I keep investigating…

ThiefMaster · July 17, 2019, 11:25pm

outdated nodejs; get something recent like node 10 and it’ll work

ThiefMaster · August 8, 2019, 8:39am

Now that we released 2.2, please make sure to use the the 2.2-maintenance branch of Indico and not master anymore.

pferreir · August 12, 2019, 2:21pm

Using something like nvm would be a good choice, since you can easily change versions regardless of your distro.

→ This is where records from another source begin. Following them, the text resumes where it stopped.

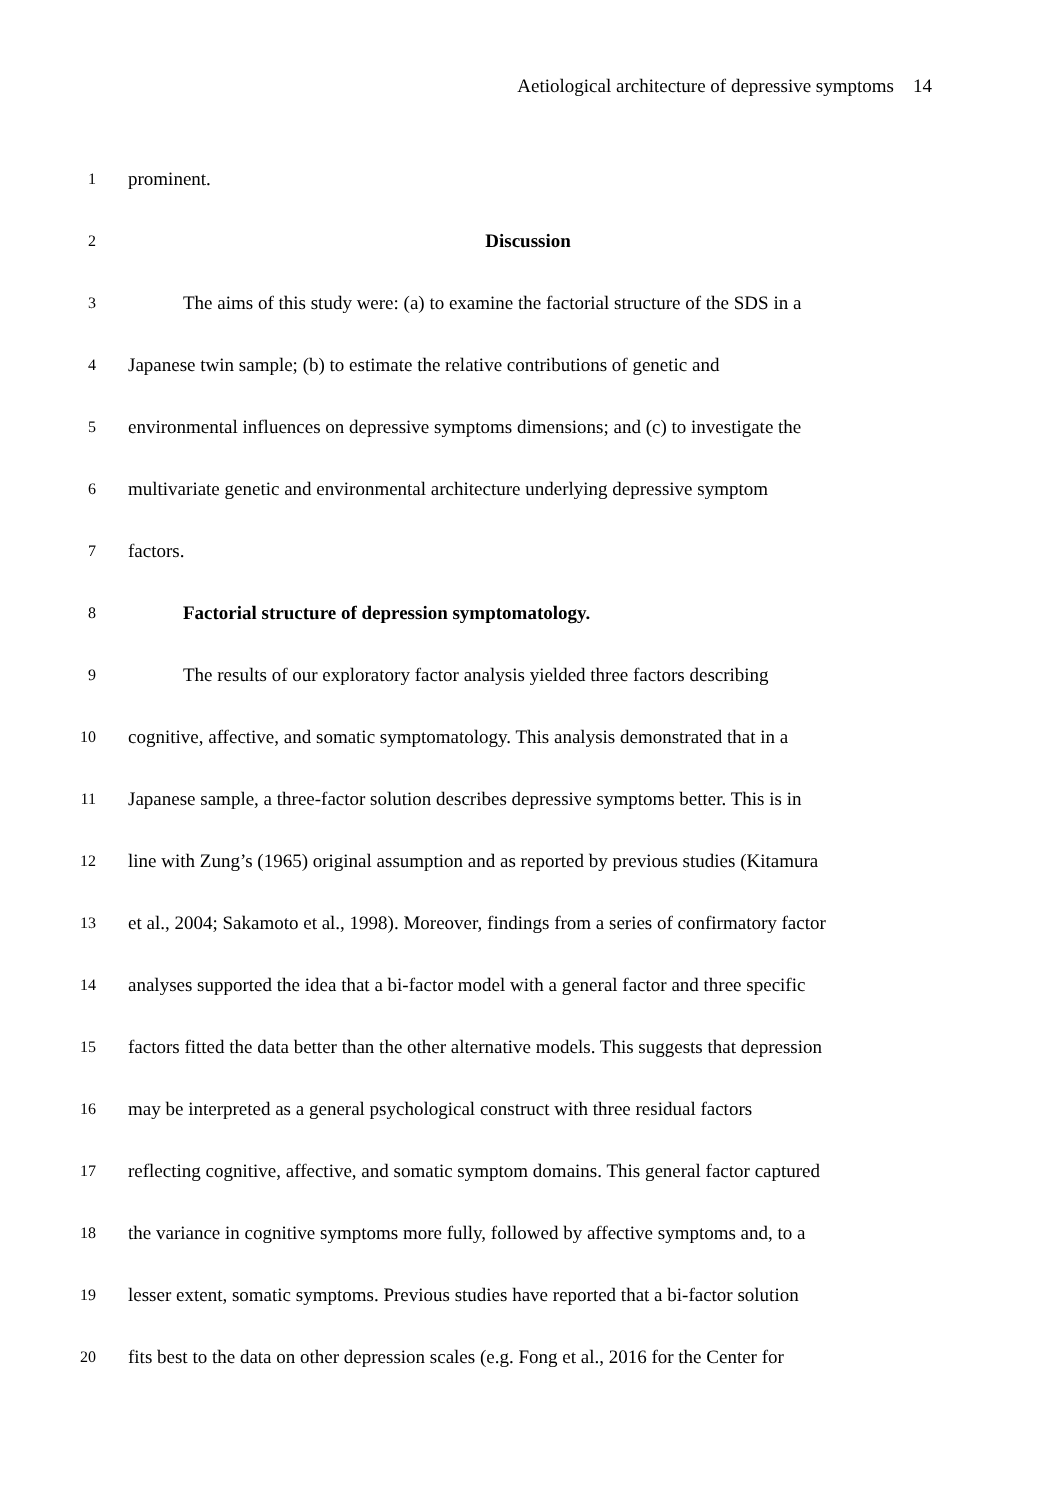Aetiological architecture of depressive symptoms 14
1 prominent.
2 Discussion
3 The aims of this study were: (a) to examine the factorial structure of the SDS in a
4 Japanese twin sample; (b) to estimate the relative contributions of genetic and
5 environmental influences on depressive symptoms dimensions; and (c) to investigate the
6 multivariate genetic and environmental architecture underlying depressive symptom
7 factors.
8 Factorial structure of depression symptomatology.
9 The results of our exploratory factor analysis yielded three factors describing
10 cognitive, affective, and somatic symptomatology. This analysis demonstrated that in a
11 Japanese sample, a three-factor solution describes depressive symptoms better. This is in
12 line with Zung’s (1965) original assumption and as reported by previous studies (Kitamura
13 et al., 2004; Sakamoto et al., 1998). Moreover, findings from a series of confirmatory factor
14 analyses supported the idea that a bi-factor model with a general factor and three specific
15 factors fitted the data better than the other alternative models. This suggests that depression
16 may be interpreted as a general psychological construct with three residual factors
17 reflecting cognitive, affective, and somatic symptom domains. This general factor captured
18 the variance in cognitive symptoms more fully, followed by affective symptoms and, to a
19 lesser extent, somatic symptoms. Previous studies have reported that a bi-factor solution
20 fits best to the data on other depression scales (e.g. Fong et al., 2016 for the Center for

jcaballe · August 12, 2019, 7:43pm

Hi,

just for curiosity, I gave it a try to deploy the CERN Search via the docker container. Command “docker-compose up” is failing with this error message:

ERROR: Service 'cern-search-api' failed to build: Error: image webservices/cern-search/cern-search-rest-api/cern-search-rest-api-base:cfe1fe3d1aba819d240acbb6a7bfe79678f82ee5 not found

Is the URL wrong? Or maybe it is a private repo and I need to be added somehow?